I realize people balk at this, but we are all political creatures. We form relationships, groups, based on beliefs, based on needs, based on common goals. That is politics. Thus, politics are the implementation of our ethics, the actions (policies) that come from the public values we hold. If I value honesty, I will seek out relationships that manifest honesty and when a friend breaks that trust, I will amend my behavior in what I do and say to that individual. That is a policy change in a public realm. Ethics are rooted in my personal morals, values. That personal value on trust informs what I prioritize as a public ethic and what is implemented in public action, policy.

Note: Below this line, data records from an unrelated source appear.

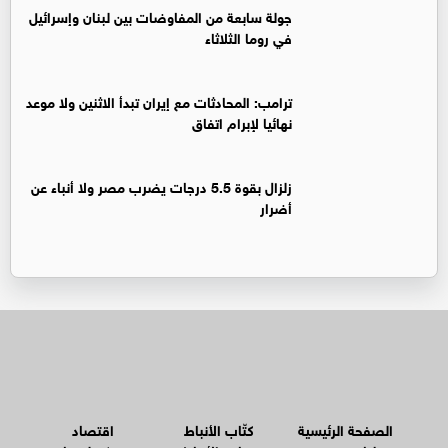
جولة سابعة من المفاوضات بين لبنان وإسرائيل
في روما الثلاثاء
ترامب: المحادثات مع إيران تبدأ الاثنين ولا موعد
نهائيا لإبرام اتفاق
زلزال بقوة 5.5 درجات يضرب مصر ولا أنباء عن
أضرار
الصفحة الرئيسية
كتّاب الأنباط
اقتصاد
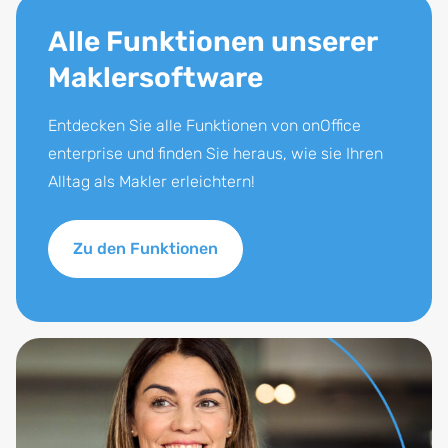
Alle Funktionen unserer
Maklersoftware
Entdecken Sie alle Funktionen von onOffice
enterprise und finden Sie heraus, wie sie Ihren
Alltag als Makler erleichtern!
Zu den Funktionen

We need to examine what values and morals underlie the recent political actions of citizens and officials. We need to honestly address what these values are. Just as when we approach the Sacrament of Reconciliation, we need to examine our conscience with honesty and humility, so to do we need to examine ourselves in this moment. Glossing over value systems that are contrary to Catholicism – racism, violence, disregard for the common good – cannot lead to legitimate reconciliation and healing.


We cannot deny that there are evils in our nation. Actions, beliefs, and values that are opposed to fundamental aspects of our faith. We must speak against these values, especially when they are truths that are painful. As Pope Paul VI said, “If you want peace, work for justice.” Justice requires us to address the underlying values and morals of the actions and policies we see in our nation. This is the work of each of us. Let us each examine ourselves, our values, our morals and then examine if we act in accordance. Do we speak out against those values and morals opposed to God’s reign? Do we proactively seek to build the reign of God each day?